_TEXTO EN ESTUDIO_:

* * * *

La semana pasada dediqué mi comentario de opinión a exponer las razones subyacentes al irresuelto problema de la corrupción en el primer gobierno de la llamada 4T. Expuse de modo por demás acotado, que dos fueron a saber los ejes sobre los que se fundamentó el proceder del Estado, a saber; primero, la ampliación de políticas sociales con miras a reducir la desigualdad que históricamente ha caracterizado al país; y segundo, el pretendido combate a la corrupción.
Una meta que si bien estuvo permanentemente en boga como razón discursiva del gobierno federal, para efectos prácticos dejó mucho a deber. Porque para decirlo claramente: no hubo cambios sustanciales en cuanto a la impunidad y/o el amplio margen de discrecionalidad con la que actúan propios y extraños en términos de corrupción. El combate a la misma fue en todo caso, más un ardid ideológico para perseguir opositores, que una realidad efectiva.

* * * *

_DATOS EXTRAÍDOS_:

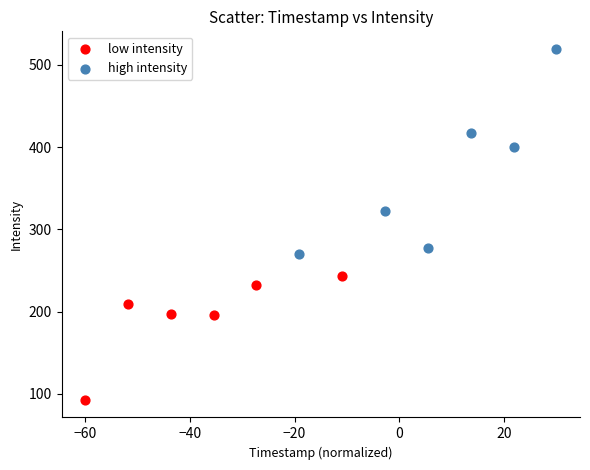

Which series contains the highest Y value?

high intensity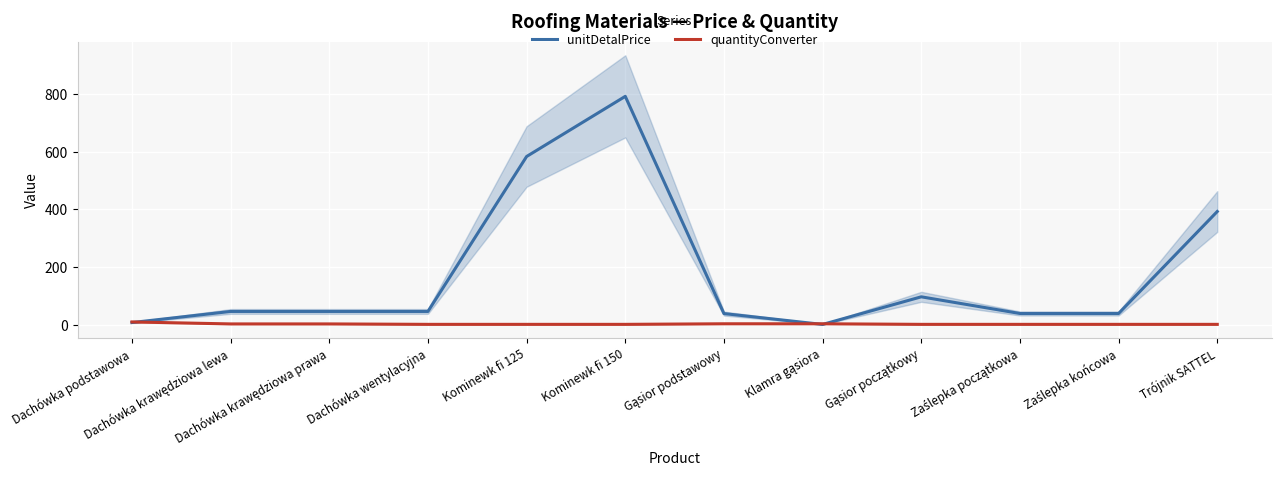

What is the difference between the highest and lowest values at Gąsior początkowy?

95.5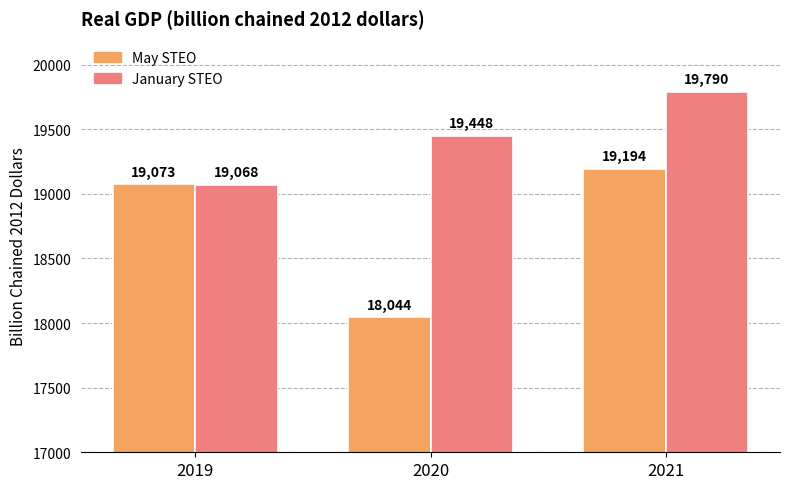

What is the sum of all May STEO values?

56311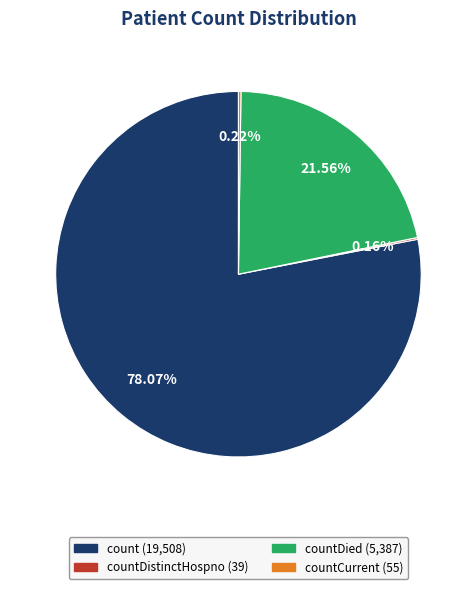

Does any single category account for the majority?

Yes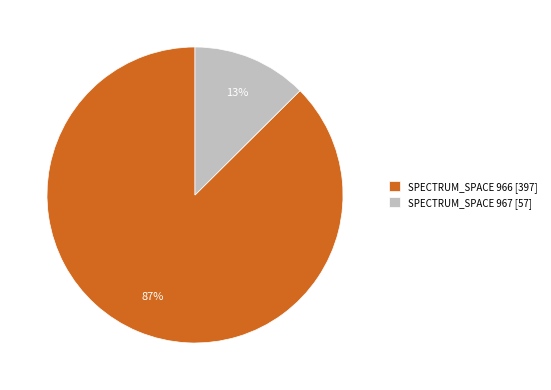

To the nearest percent, what is the average slice percentage?

50%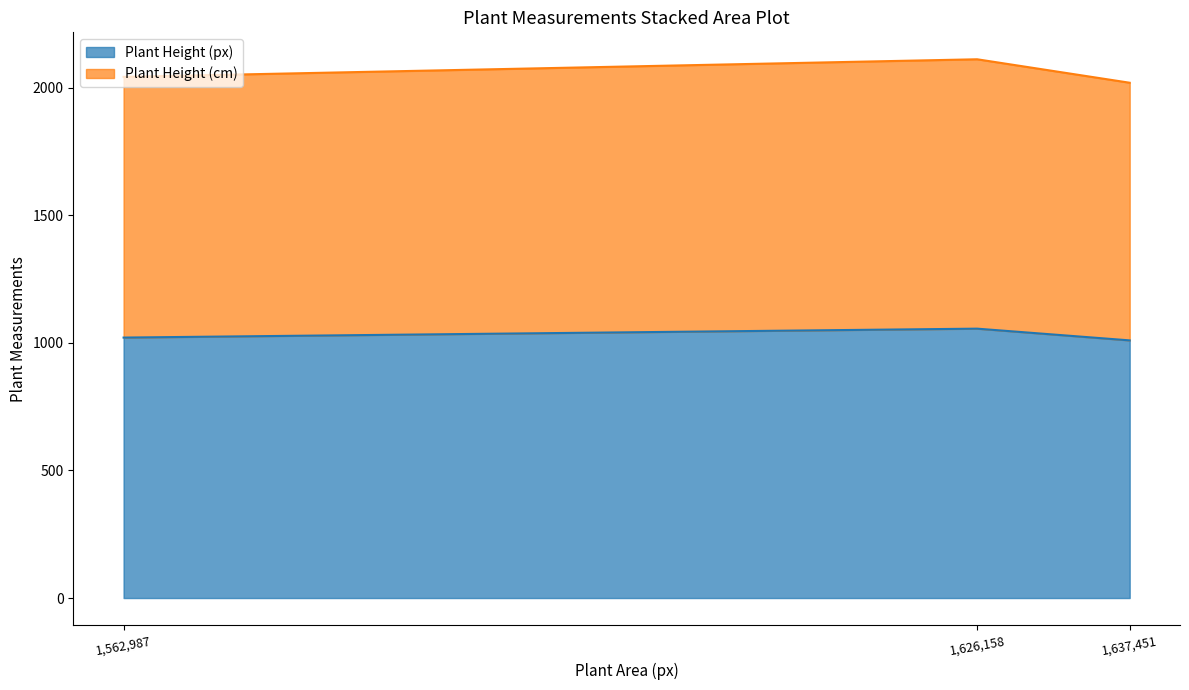

Reading left to right, list the values for the Plant Height (px) series.

1,562,987=1021	1,626,158=1056	1,637,451=1010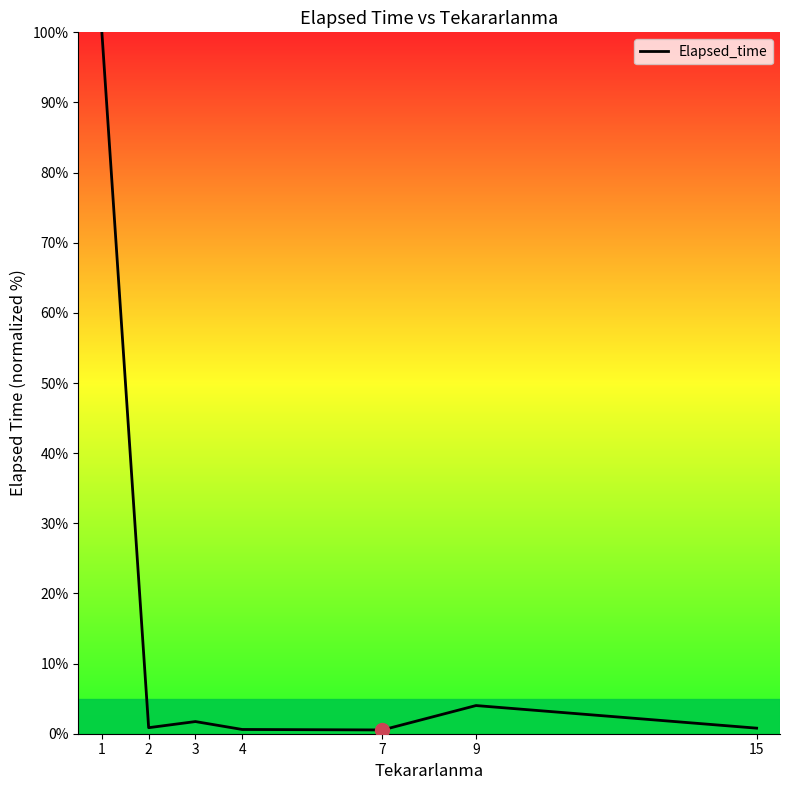

What is the difference between the maximum and second lowest values?

99.4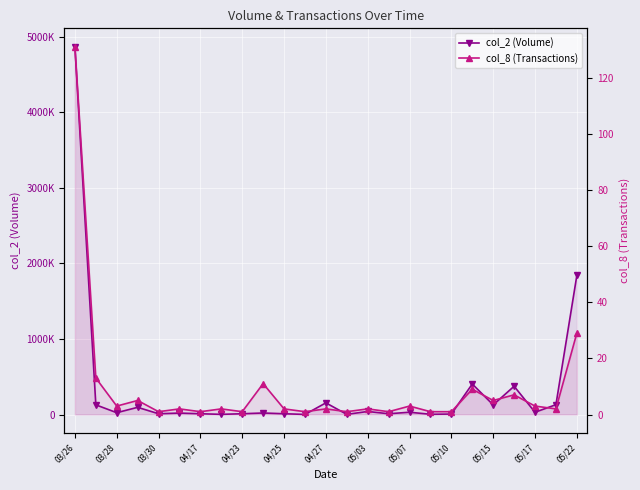

What is the value of the col_8 (Transactions) point at the 10th from the left?

11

* * * *

_EJERCICIOS POR RESOLVER_:
- 1) Reproduce el fragmento del texto sobre la corrupción que empieza en las palabras "La semana pasada" y termina después de "a la corrupción.".
- 2) Traduce al inglés esta oración del texto sobre la corrupción: "Porque para decirlo claramente: no hubo cambios sustanciales en cuanto a la impunidad y/o el amplio margen de discrecionalidad con la que actúan propios y extraños en términos de corrupción."
Los datos no se utilizan en ninguna de estas actividades.

_RESPUESTAS POR EJERCICIO_:
- 1)
La semana pasada dediqué mi comentario de opinión a exponer las razones subyacentes al irresuelto problema de la corrupción en el primer gobierno de la llamada 4T. Expuse de modo por demás acotado, que dos fueron a saber los ejes sobre los que se fundamentó el proceder del Estado, a saber; primero, la ampliación de políticas sociales con miras a reducir la desigualdad que históricamente ha caracterizado al país; y segundo, el pretendido combate a la corrupción.

- 2) Because, to put it plainly: there were no substantial changes regarding impunity and/or the wide margin of discretion with which insiders and outsiders alike act when it comes to corruption.